- Текст документа:
╔══
Сейчас самое подходящее время, чтобы написать эту книгу, потому что за последние несколько десятилетий когнитивные психологи провели ряд блестящих исследований конкретных эмоций. Эти исследования, дополненные работами приматологов, антропологов, нейробиологов и психоаналитиков, снабжают нас большим количеством эмпирических данных, которые чрезвычайно полезны для нормативного философского проекта, такого, как этот. Эти эмпирические данные не дают ответа на наши нормативные вопросы, но они помогают понять, что возможно, а что нет, какие доминирующие человеческие наклонности могут быть вредными, а какие полезными – иначе говоря, с каким материалом нам приходится работать и насколько вообще этот материал может быть для этого «пригоден».
Достаточная стабильность может частично обосновать нормативный политический проект. Эмоции представляют интерес отчасти из-за наших переживаний насчет стабильности. Но в таком случае нам нужно задать вопрос: какие формы публичных эмоций сами по себе могут оставаться стабильными с течением времени, не перегружая слишком сильно наши человеческие ресурсы? Я покажу, что нам необходимо исследовать и беречь все то, что помогает нам увидеть неоднородную и часто непривлекательную участь человека, существующего в мире юмора, нежности и восторга, а не бешеную погоню за невозможным совершенством. Политические трудности возникают, прежде всего, из-за постоянного желания человека преодолеть беспомощность (которая является важной частью человеческой жизни), вознестись, можно сказать, над беспорядочностью «простого человеческого». Многие формы публичных эмоций питают фантазии о человеческой неуязвимости, и такие эмоции вредны. Проект, который я предлагаю, будет успешным только в том случае, если он найдет способ сделать человека привлекательным, подавляя отвращение и стыд.
Ни один подобный проект не мог бы увенчаться успехом, если бы он не связывал вопрос о публичных эмоциях с определенным набором нормативных целей. На протяжении всей книги я говорю о том типе либерализма, который не является морально «нейтральным», но, напротив, обладает определенным моральным содержанием, предполагая, в первую очередь, равное уважение к людям, приверженность равным свободам слова, ассоциации и совести, и набор основных социальных и экономических прав. Эта приверженность ограничит способы культивирования публичных эмоций. Общество, которое я себе представляю, должно решать проблему Руссо в рамках концепций государства Локка и Канта. Можно предположить, что идея устойчивой «гражданской религии» просто не может быть реализована в рамках этих ограничений или же не может быть реализована интересным и увлекательным способом. Но к этому мы еще вернемся.
╚══
- Данные:
╔══
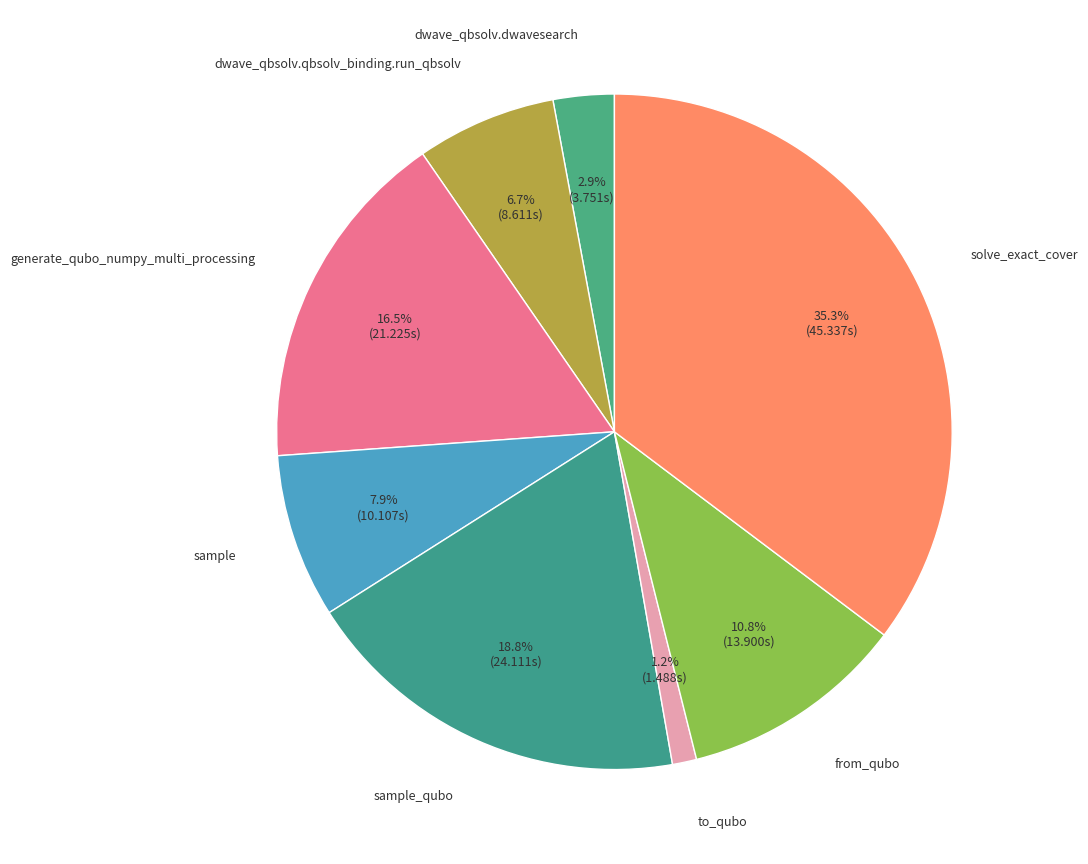

How many segments does this pie chart have?

8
╚══
- Задание: Продолжите текст о публичных эмоциях в либеральном обществе, начав сразу после его последнего предложения.

- Результат:
В центре внимания проекта – политическая культура, а не неформальные институты гражданского общества. Из этого совсем не следует, что гражданское общество не влияет на формирование эмоций граждан; но здесь я исследую не это. Идея политического понимается здесь в широком смысле, включая все институции, оказывающие глубинное влияние на жизненные перспективы людей на протяжении всей их жизни (то, что Джон Ролз называет «базисной структурой»). Таким образом, в политическое входит семья, хотя отношения государства с семьей ограничены уже упомянутыми обязательствами обеспечения свободы слова и ассоциаций. В рамках общей области политической культуры проект будет исследовать политическую риторику, публичные церемонии и ритуалы, песни, символы, поэзию, художественное искусство и архитектуру, дизайн общественных парков, монументов и публичные спортивные мероприятия. Проект также затронет вопрос о формировании эмоций в рамках государственного образования. Наконец, можно создать институты, которые воплощают идеи, переданные в определенном типе эмоционального опыта; эта часть проекта важна, хотя книга и не фокусируется на ней.
Главным предметом исследования является нация[22 - Вслед за Ролзом я использую термин «нация» как синоним терминов «национальное государство» или «государство», а не как способ обозначения этнической группы внутри государства.], поскольку именно она играет ключевую роль в создании всеобщих условий жизни, в основе которых лежит равное уважение, и на сегодняшний день именно нация является самым большим элементом, который достаточно подчиняется голосам людей и способен выражать их желание устанавливать выбранные ими законы. Беспокойство о других будет для нас важным вопросом: мы справедливо оцениваем публичную культуру отчасти по тем чувствам, которые она вызывает в отношении других государств и народов. Я отчасти соглашусь с Джузеппе Мадзини и другими националистами XIX века в том, что нация является необходимым рычагом для реализации заботы о других в мире, где самым непреодолимым препятствием для этого является эгоистичное погружение в личные и местные дела. Сосредоточить внимание на нации следует еще и потому, что необходимо учесть все исторические особенности во всех здравых предложениях по формированию политических эмоций.
Из выбора авторов для эпиграфа – Уитмена и Тагора – очевидно, что мой проект будет посвящен Соединенным Штатам и Индии, двум совершенно разным государствам, каждое из которых стало своеобразным примером успешной либеральной демократии, объединенной политическими идеалами, а не чувством этнического единообразия. В обоих государствах существует сильное неравенство, и поэтому они должны способствовать проектам перераспределения и проектам глобальной озабоченности. И в США, и в Индии есть сильные разногласия по вопросам религии, расы, каст и гендера. Поэтому им необходимо подавлять внутренние силы, которые превращают эти разногласия в пагубные иерархии или даже в повод для насилия[23 - Об Индии см.: Nussbaum 2007a.].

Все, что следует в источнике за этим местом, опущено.